18 maio 2006

 

Exílio dourado

A ex-somali e, ao que parece, ex-holandesa Ayaan Hirsi Ali "refugiou-se" nos EUA e foi imediatamente recrutada pelo think tank (que bela expressão!) neoconservador American Enterprise Institute de Washington. Este facto fez rolar na nossa imprensa (refiro-me sobretudo ao nosso neoconservative José Manuel Fernandes) lágrimas de solidariedade e impropérios rudes contra a falsa tolerância da Holanda, em contraste com a atitude magnânima dos EUA.
Mais uma vez a ideologia obscurece o discernimento. Em primeiro lugar, não foi a tolerante Holanda que terá retirado a nacionalidade à dita senhora, mas sim a parcela intolerante da Holanda que está no poder actualmente e que tem seguido uma política restritiva relativamente à imigração, ao arrepio da tradicional política holandesa, mas com o apoio de toda a direita holandesa e europeia.
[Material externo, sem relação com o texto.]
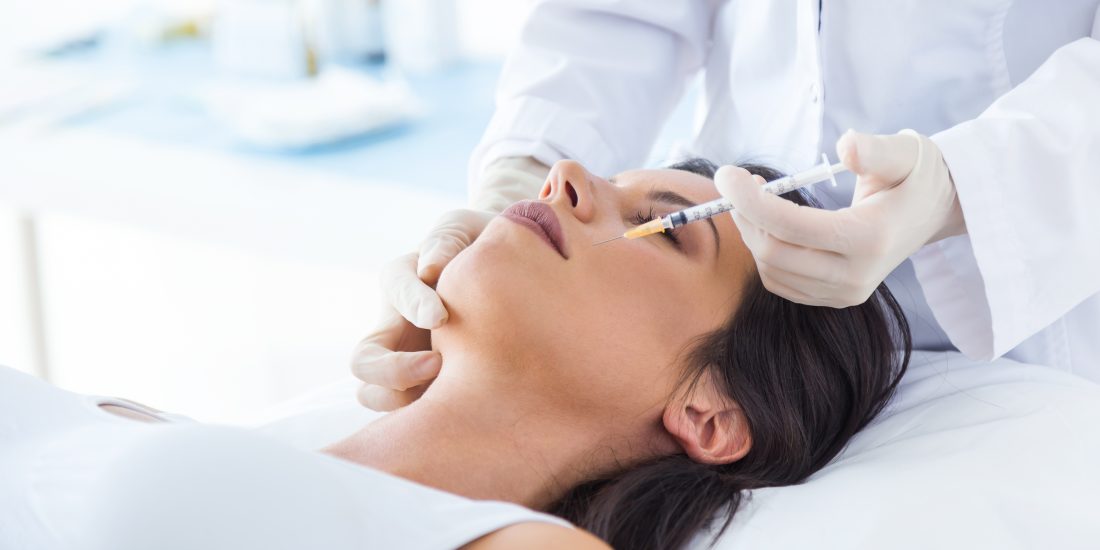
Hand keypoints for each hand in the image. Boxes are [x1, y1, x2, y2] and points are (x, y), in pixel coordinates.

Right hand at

Foi a aplicação da legislação existente, e que penso que até agora não suscitara crítica por parte da ex-deputada (pelo menos tal não foi noticiado), que lhe terá ditado a perda da nacionalidade.
Em segundo lugar, a Holanda acolheu muito bem a refugiada da Somália, integrou-a como cidadã e deu-lhe acesso à actividade política e parlamentar, e ainda lhe deu toda a protecção requerida para exprimir as suas ideias, cada vez mais polémicas. Porque ela, com um vedetismo de primadonna, insistia permanentemente nas suas diatribes anti-islâmicas, com prejuízo para o diálogo com a comunidade islâmica holandesa, diálogo que é obviamente necessário para isolar o radicalismo e integrar os imigrantes muçulmanos na sociedade holandesa. E foram aqueles que lhe estimularam os seus ímpetos anti-islâmicos e a puxaram para a direita que agora a empurraram para fora. Não a tolerante Holanda, que é socialmente maioritária, mas a outra, a que agora está no poder.
Por último, não vale a pena chorar. A senhora pode agora funcionar plenamente como um verdadeiro ícone na "guerra ao terrorismo". Está no sítio certo para isso. E um exílio como este, que diabo, será assim tão mau?